**Action item**
Your answer must be an exact copy of the data below, minus any pictures.

[Start of section]

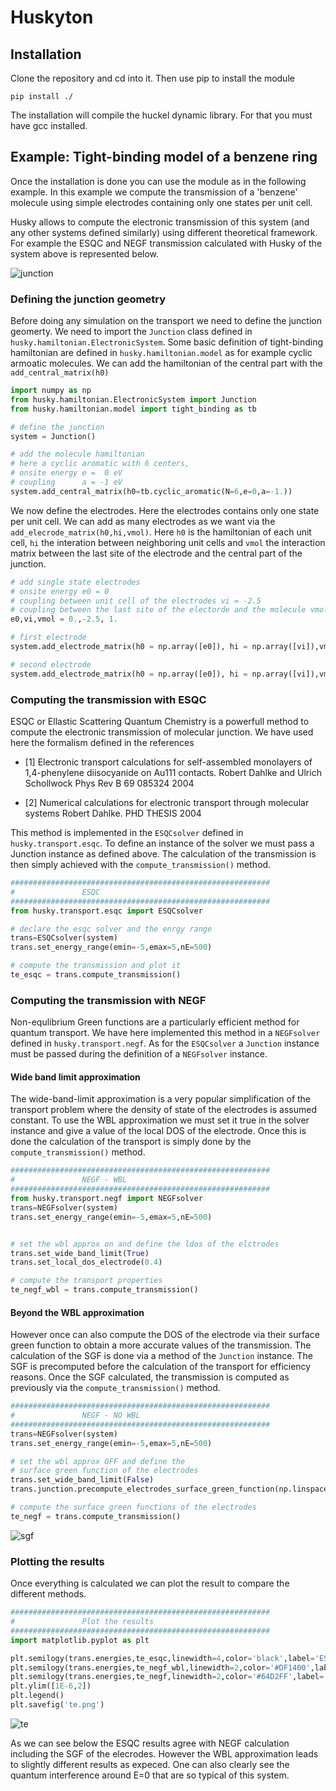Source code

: # Huskyton

## Installation

Clone the repository and cd into it. Then use pip to install the module

```
pip install ./
```

The installation will compile the huckel dynamic library. For that you must have gcc installed. 


## Example: Tight-binding model of a benzene ring

Once the installation is done you can use the module as in the following example. In this example we compute the transmission of a 'benzene' molecule using simple electrodes containing only one states per unit cell. 

Husky allows to compute the electronic transmission of this system (and any other systems defined similarly) using different theoretical framework. For example the ESQC and NEGF transmission calculated with Husky of the system above is represented below.

![junction](./pics/tb/junction.png)



### Defining the junction geometry

Before doing any simulation on the transport we need to define the junction geomerty. We need to import the ```Junction``` class defined in ```husky.hamiltonian.ElectronicSystem```. Some basic definition of tight-binding hamiltonian are defined in ```husky.hamiltonian.model``` as for example cyclic armoatic molecules. We can add the hamiltonian of the central part with the ```add_central_matrix(h0)```

```python
import numpy as np
from husky.hamiltonian.ElectronicSystem import Junction
from husky.hamiltonian.model import tight_binding as tb

# define the junction
system = Junction()

# add the molecule hamiltonian
# here a cyclic aromatic with 6 centers, 
# onsite energy e =  0 eV 
# coupling      a = -1 eV
system.add_central_matrix(h0=tb.cyclic_aromatic(N=6,e=0,a=-1.))
```

We now define the electrodes. Here the electrodes contains only one state per unit cell. We can add as many electrodes as we want via the ```add_elecrode_matrix(h0,hi,vmol)```. Here ```h0``` is the hamiltonian of each unit cell, ```hi``` the interation between neighboring unit cells and ```vmol``` the interaction matrix between the last site of the electrode and the central part of the junction.

```python
# add single state electrodes
# onsite energy e0 = 0
# coupling between unit cell of the electrodes vi = -2.5
# coupling between the last site of the electorde and the molecule vmol 1
e0,vi,vmol = 0.,-2.5, 1.

# first electrode
system.add_electrode_matrix(h0 = np.array([e0]), hi = np.array([vi]),vmol = np.array([vmol,0,0,0,0,0]))

# second electrode
system.add_electrode_matrix(h0 = np.array([e0]), hi = np.array([vi]),vmol = np.array([0,0,vmol,0,0,0]))
```

### Computing the transmission with ESQC

ESQC or Ellastic Scattering Quantum Chemistry is a powerfull method to compute the electronic transmission of molecular junction. We have used here the formalism defined in the references 

  * [1] Electronic transport calculations for self-assembled monolayers of 1,4-phenylene diisocyanide on Au111 contacts. Robert Dahlke and Ulrich Schollwock Phys Rev B 69 085324 2004

  * [2] Numerical calculations for electronic transport through molecular systems Robert Dahlke. PHD THESIS 2004

This method is implemented in the ```ESQCsolver``` defined in ```husky.transport.esqc```. To define an instance of the solver we must pass a Junction instance as defined above. The calculation of the transmission is then simply achieved with the ```compute_transmission()``` method.

```python
##########################################################
#				ESQC
##########################################################
from husky.transport.esqc import ESQCsolver

# declare the esqc solver and the enrgy range
trans=ESQCsolver(system)
trans.set_energy_range(emin=-5,emax=5,nE=500)

# compute the transmission and plot it
te_esqc = trans.compute_transmission()
```


### Computing the transmission with NEGF

Non-equlibrium Green functions are a particularly efficient method for quantum transport. We have here implemented this method in a ```NEGFsolver``` defined in ```husky.transport.negf```. As for the ```ESQCsolver``` a ```Junction``` instance must be passed during the definition of a ```NEGFsolver``` instance. 


#### Wide band limit approximation

The wide-band-limit approximation is a very popular simplification of the transport problem where the density of state of the electrodes is assumed constant. To use the WBL approximation we must set it true in the solver instance and give a value of the local DOS of the electrode. Once this is done the calculation of the transport is simply done by the ```compute_transmission()``` method.

```python
##########################################################
#				NEGF - WBL
##########################################################
from husky.transport.negf import NEGFsolver
trans=NEGFsolver(system)
trans.set_energy_range(emin=-5,emax=5,nE=500)


# set the wbl approx on and define the ldos of the elctrodes
trans.set_wide_band_limit(True)
trans.set_local_dos_electrode(0.4)

# compute the transport properties
te_negf_wbl = trans.compute_transmission()
```

#### Beyond the WBL approximation

However once can also compute the DOS of the electrode via their surface green function to obtain a more accurate values of the transmission. The calculation of the SGF is done via a method of the ```Junction``` instance. The SGF is precomputed before the calculation of the transport for efficiency reasons. Once the SGF calculated, the transmission is computed as previously via the ```compute_transmission()``` method.

```python
##########################################################
#				NEGF - NO WBL
##########################################################
trans=NEGFsolver(system)
trans.set_energy_range(emin=-5,emax=5,nE=500)

# set the wbl approx OFF and define the 
# surface green function of the electrodes
trans.set_wide_band_limit(False)
trans.junction.precompute_electrodes_surface_green_function(np.linspace(-8,8,250),tol=1E-6,identical_electrodes=True)

# compute the surface green functions of the electrodes
te_negf = trans.compute_transmission()
```

![sgf](./pics/tb/sgf.png)

### Plotting the results

Once everything is calculated we can plot the result to compare the different methods.

```python
##########################################################
#				Plot the results
##########################################################
import matplotlib.pyplot as plt 

plt.semilogy(trans.energies,te_esqc,linewidth=4,color='black',label='ESQC')
plt.semilogy(trans.energies,te_negf_wbl,linewidth=2,color='#DF1400',label='NEGF-WBL')
plt.semilogy(trans.energies,te_negf,linewidth=2,color='#64D2FF',label='NEGF')
plt.ylim([1E-6,2])
plt.legend()
plt.savefig('te.png')

```

![te](./pics/tb/te.png)

As we can see below the ESQC results agree with NEGF calculation including the SGF of the elecrodes. However the WBL approximation leads to slightly different results as expeced. One can also clearly see the quantum interference around E=0 that are so typical of this system.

[End of section]

**Worked solution**
Source code

: # Huskyton

## Installation

Clone the repository and cd into it. Then use pip to install the module

```
pip install ./
```

The installation will compile the huckel dynamic library. For that you must have gcc installed. 


## Example: Tight-binding model of a benzene ring

Once the installation is done you can use the module as in the following example. In this example we compute the transmission of a 'benzene' molecule using simple electrodes containing only one states per unit cell. 

Husky allows to compute the electronic transmission of this system (and any other systems defined similarly) using different theoretical framework. For example the ESQC and NEGF transmission calculated with Husky of the system above is represented below.

![junction](./pics/tb/junction.png)



### Defining the junction geometry

Before doing any simulation on the transport we need to define the junction geomerty. We need to import the ```Junction``` class defined in ```husky.hamiltonian.ElectronicSystem```. Some basic definition of tight-binding hamiltonian are defined in ```husky.hamiltonian.model``` as for example cyclic armoatic molecules. We can add the hamiltonian of the central part with the ```add_central_matrix(h0)```

```python
import numpy as np
from husky.hamiltonian.ElectronicSystem import Junction
from husky.hamiltonian.model import tight_binding as tb

# define the junction
system = Junction()

# add the molecule hamiltonian
# here a cyclic aromatic with 6 centers, 
# onsite energy e =  0 eV 
# coupling      a = -1 eV
system.add_central_matrix(h0=tb.cyclic_aromatic(N=6,e=0,a=-1.))
```

We now define the electrodes. Here the electrodes contains only one state per unit cell. We can add as many electrodes as we want via the ```add_elecrode_matrix(h0,hi,vmol)```. Here ```h0``` is the hamiltonian of each unit cell, ```hi``` the interation between neighboring unit cells and ```vmol``` the interaction matrix between the last site of the electrode and the central part of the junction.

```python
# add single state electrodes
# onsite energy e0 = 0
# coupling between unit cell of the electrodes vi = -2.5
# coupling between the last site of the electorde and the molecule vmol 1
e0,vi,vmol = 0.,-2.5, 1.

# first electrode
system.add_electrode_matrix(h0 = np.array([e0]), hi = np.array([vi]),vmol = np.array([vmol,0,0,0,0,0]))

# second electrode
system.add_electrode_matrix(h0 = np.array([e0]), hi = np.array([vi]),vmol = np.array([0,0,vmol,0,0,0]))
```

### Computing the transmission with ESQC

ESQC or Ellastic Scattering Quantum Chemistry is a powerfull method to compute the electronic transmission of molecular junction. We have used here the formalism defined in the references 

  * [1] Electronic transport calculations for self-assembled monolayers of 1,4-phenylene diisocyanide on Au111 contacts. Robert Dahlke and Ulrich Schollwock Phys Rev B 69 085324 2004

  * [2] Numerical calculations for electronic transport through molecular systems Robert Dahlke. PHD THESIS 2004

This method is implemented in the ```ESQCsolver``` defined in ```husky.transport.esqc```. To define an instance of the solver we must pass a Junction instance as defined above. The calculation of the transmission is then simply achieved with the ```compute_transmission()``` method.

```python
##########################################################
#				ESQC
##########################################################
from husky.transport.esqc import ESQCsolver

# declare the esqc solver and the enrgy range
trans=ESQCsolver(system)
trans.set_energy_range(emin=-5,emax=5,nE=500)

# compute the transmission and plot it
te_esqc = trans.compute_transmission()
```


### Computing the transmission with NEGF

Non-equlibrium Green functions are a particularly efficient method for quantum transport. We have here implemented this method in a ```NEGFsolver``` defined in ```husky.transport.negf```. As for the ```ESQCsolver``` a ```Junction``` instance must be passed during the definition of a ```NEGFsolver``` instance. 


#### Wide band limit approximation

The wide-band-limit approximation is a very popular simplification of the transport problem where the density of state of the electrodes is assumed constant. To use the WBL approximation we must set it true in the solver instance and give a value of the local DOS of the electrode. Once this is done the calculation of the transport is simply done by the ```compute_transmission()``` method.

```python
##########################################################
#				NEGF - WBL
##########################################################
from husky.transport.negf import NEGFsolver
trans=NEGFsolver(system)
trans.set_energy_range(emin=-5,emax=5,nE=500)


# set the wbl approx on and define the ldos of the elctrodes
trans.set_wide_band_limit(True)
trans.set_local_dos_electrode(0.4)

# compute the transport properties
te_negf_wbl = trans.compute_transmission()
```

#### Beyond the WBL approximation

However once can also compute the DOS of the electrode via their surface green function to obtain a more accurate values of the transmission. The calculation of the SGF is done via a method of the ```Junction``` instance. The SGF is precomputed before the calculation of the transport for efficiency reasons. Once the SGF calculated, the transmission is computed as previously via the ```compute_transmission()``` method.

```python
##########################################################
#				NEGF - NO WBL
##########################################################
trans=NEGFsolver(system)
trans.set_energy_range(emin=-5,emax=5,nE=500)

# set the wbl approx OFF and define the 
# surface green function of the electrodes
trans.set_wide_band_limit(False)
trans.junction.precompute_electrodes_surface_green_function(np.linspace(-8,8,250),tol=1E-6,identical_electrodes=True)

# compute the surface green functions of the electrodes
te_negf = trans.compute_transmission()
```

![sgf](./pics/tb/sgf.png)

### Plotting the results

Once everything is calculated we can plot the result to compare the different methods.

```python
##########################################################
#				Plot the results
##########################################################
import matplotlib.pyplot as plt 

plt.semilogy(trans.energies,te_esqc,linewidth=4,color='black',label='ESQC')
plt.semilogy(trans.energies,te_negf_wbl,linewidth=2,color='#DF1400',label='NEGF-WBL')
plt.semilogy(trans.energies,te_negf,linewidth=2,color='#64D2FF',label='NEGF')
plt.ylim([1E-6,2])
plt.legend()
plt.savefig('te.png')

```

![te](./pics/tb/te.png)

As we can see below the ESQC results agree with NEGF calculation including the SGF of the elecrodes. However the WBL approximation leads to slightly different results as expeced. One can also clearly see the quantum interference around E=0 that are so typical of this system.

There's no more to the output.